Redazione

Dietro questo gemellaggio c’è un lavoro d’équipe. Preciso e a incastro come una matriovska russa. Oltre ai religiosi e ai referenti laici dei decanati di Ahr-Eifel, Daun e Gerolstein, infatti, all’organizzazione hanno partecipato tante famiglie.

«Ne abbiamo parlato a ottobre per la prima volta», spiega Alois Perling, il referente laico per la Pastorale giovanile di Daun. «L’idea è partita da Colonia, e durante una messa congiunta con il decanato di Gerolstein il vescovo Reinhard Marx ci ha spiegato il progetto, invitando i laici a lavorare con noi».

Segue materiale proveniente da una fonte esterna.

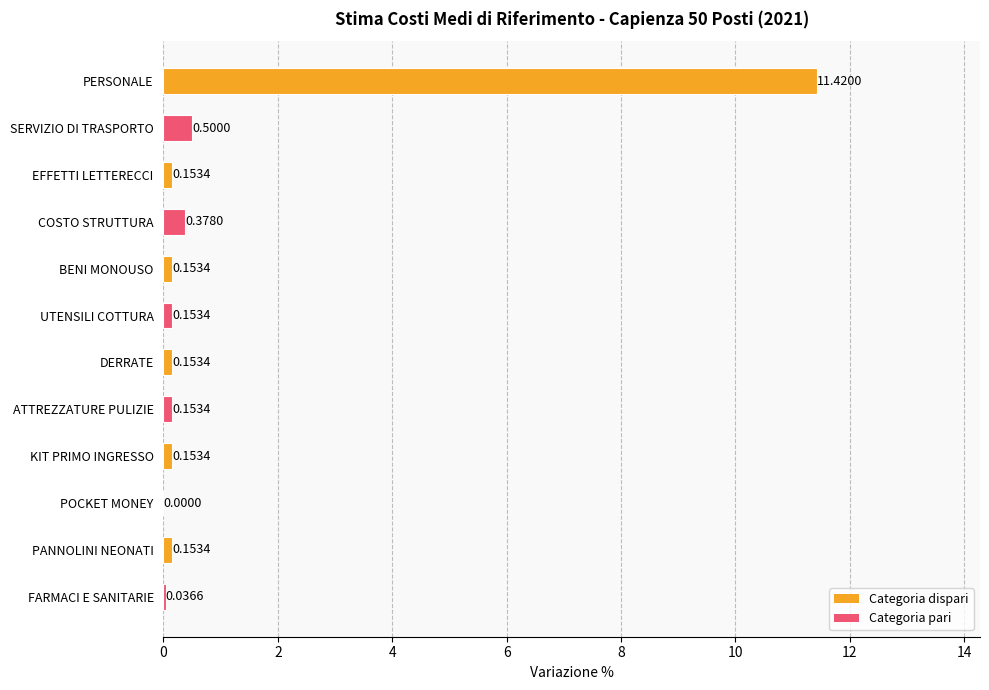

What is the sum of all values?

13.4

La proposta del vescovo non è caduta nel vuoto, e la comunità si è mobilitata creando reti di contatti e scambi di idee. «E’ un episodio molto positivo, soprattutto per una zona in cui le chiese si svuotano e la partecipazione dei giovani alle funzioni o alla vita di comunità è sempre più rara». A parlare è ancora Alois Perling, che in questi mesi è stato uno dei punti di riferimento per l’organizzazione.

«In ogni decanato si sono formati gruppi di 30 volontari, vere e proprie “unions” in rappresentanza di dieci parrocchie ciascuna», continua Perling. «Ogni squadra si è occupata del gemellaggio in modo indipendente, così i programmi delle attività erano diversi per ogni zona».

Ma oltre ad accogliere nelle proprie case, organizzare concerti o cucinare, i parrocchiani hanno anche finanziato parte delle spese. «In ogni parrocchia c’è stata una raccolta di offerte libere. Si può dire che le comunità hanno deciso di autotassarsi per coprire le spese», racconta Perling.

Il gemellaggio è stato un evento e una meta. Per un anno nei tre decanati ci si è incontrati e confrontati sul da farsi. «Eravamo in tanti e lavorare insieme è stato fecondo», racconta Franziska Kraemer del decanato di Gerolstein. «Abbiamo imparato molto gli uni dagli altri. Per me è stato molto importante scoprire che la Chiesa è ancora giovane e ha un futuro».